Friday 5 October 2012

The Last Day Of My Life - Part One


A British summer night, hot and wet, keeps me awake among other things. The pitter-patter of rain on the windows is somewhat soothing. With the pounding of my heart, they mix together to make a rhythmic drum beat that echoes through my body. The sky is black, cloudy, no stars peep through the holes in the net-curtains, but the moon provides a little light. Books and plants on the window sill throw long shadows over the bed where we lie wrapped in the thick duvet with little clothes on underneath.
I wonder to slip out of bed and into the next room, to check the chest of my little son rise and fall as I did for so many months when he was born. Those months have gone. He is no longer a baby, but he is a child. A proper child, with a chubby face and pudgy fingers. Sometimes the feeling from five years ago, the urge, to reassure myself of his life comes over me on sleepless nights. As routine dictates, I go into his room, the back of my mind knowing it is an obsession to think negatively, and my heart plunging at the guilt to want to stop my head assuring his safety. I’m quiet over the carpeted floor, and lean over his bed. I can hear breathing. I know it is his, but the risk, the thought, of mistaking my own breathes for my child’s overcomes me, as it does every time, and I lower myself onto the floor. I lean my head against the yellow wallpaper marked with steam-trains and aeroplanes, and watch as his chest goes up and down, up and down.
A feeling I had thought I had forgotten, relief, swells a little in my heart, and I sit for what feels like a few minutes. The night passes in these minutes, as I finally get up to make my way quietly to bed, get some rest, sleep a few hours before the sun wakes, and in turn, wakes us. Stepping back into my bedroom, my wife is dead still. Dead quiet. She makes no noise, and shows no signs of disturbance as I get back into bed, letting some cold air into the warmth created under the covers. As I settle onto my side, back to back with my partner of eight years, friend of ten, I reach down to my phone, in its rightful place on the floor, tied to the charger. Press any button and the screen lights up to show a picture of Elena with her dark curls making a moustache for five-year old Sam with four digits accompanying: 03:47.
It is too late to sleep, I will be getting out of bed once more in just over two hours, but the sandman whispers in my ear: sleep is most becoming at awkward hours.
***
I turn, uncomfortable, sunlight shining through the net-curtains. Elena is awake, staring at the ceiling, hands together over her stomach. She turns her head slightly and gives me her morning smile: closed mouth, drowsy eyes. I give my closed mouth smile in return, and she looks back up at the ceiling, as I close my eyes, eager to savour the last few minutes of shuteye that has been awarded me this morning.

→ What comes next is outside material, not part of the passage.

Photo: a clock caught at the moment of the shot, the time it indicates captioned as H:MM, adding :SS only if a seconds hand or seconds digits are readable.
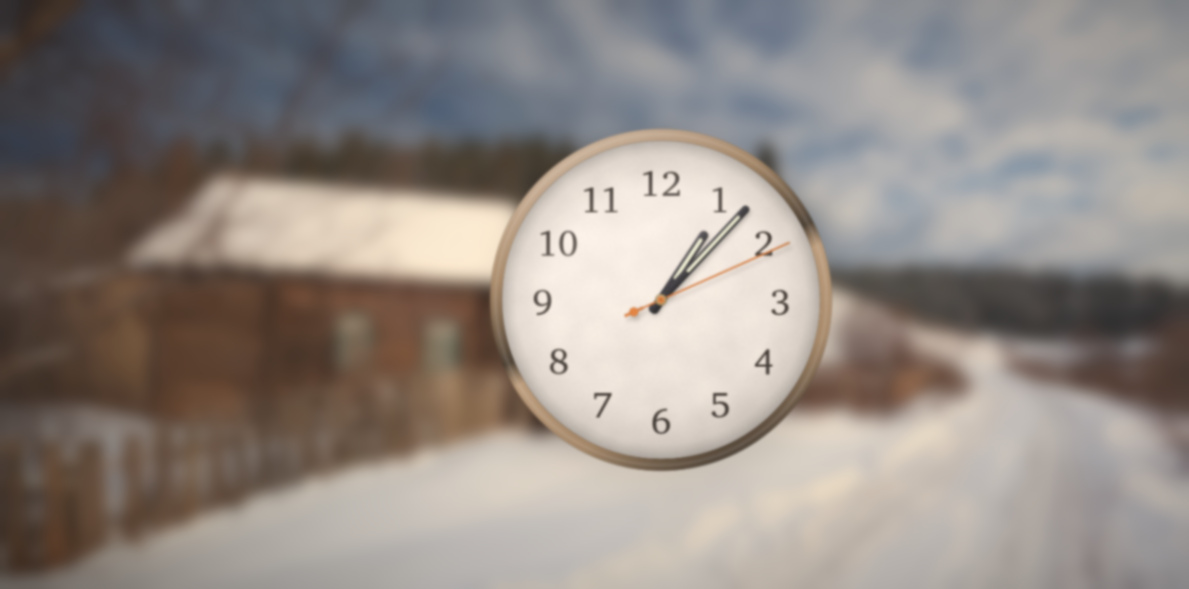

The good intentioned, self-consented five minutes turns into a morning nap, and when I finally drag myself out of bed, my little boy is dressed, ready for school in small grey shorts and white short-sleeved polo shirt. A knotted red and grey striped tie, with elastic making the neck, is hung on the banister with a red book bag, and his mother is putting his small shoes on his small feet. I pick him up and give him a big kiss and move his dark hair away from his eyes. His face is warm, cheeks pudgy and lips sticky with jam.
“Love you, love you,” I tell my son and wife accordingly, giving my wife her kiss, passing the sticky jam on. She takes Sam’s hand, his packed-lunch, book bag, and car keys and exits, shutting the door behind her.
In the shower, the fast, heavy beats my heart emitted last night return. I try to calm myself. The shower gets hotter, and I feel faint. Rinsing myself off, I hurry to get out and drink some water, towel wrapped around my legs, hair dripping and feet leaving small patches of water over the bathroom floor.
The water cools me, soothes my throat, removing the scent of soap that often gets lodged at the back of it. My hands are still quite warm, and veins stick out on the back of them. They are soft and disappear when I make fists, or run my fingers over them. I forget quickly enough as I stand in front of my wardrobe, staring at suit after suit, shirt after shirt. It seems inappropriate, but what is appropriate for such an event? Tracksuits? Gym clothes sit at the bottom, untouched for two months, where the local fitness centre has suffered my neglect. I settle for a pair of tattered jeans and a light blue polo shirt to match. The lawyer in me, shying away from the casual look, must always co-ordinate.
I hear the door open downstairs, as I pull on dark blue socks. Wiggle my toes, to make the pointy ends of the seam comfortable on the end of my little toes, make my way downstairs where Elena stands waiting at door, without Sam, packed-lunch or book-bag, but with car-keys nonetheless. She smiles and sighs and greets me with a kiss as I hit the last step of the stairs.
“Are you ready?”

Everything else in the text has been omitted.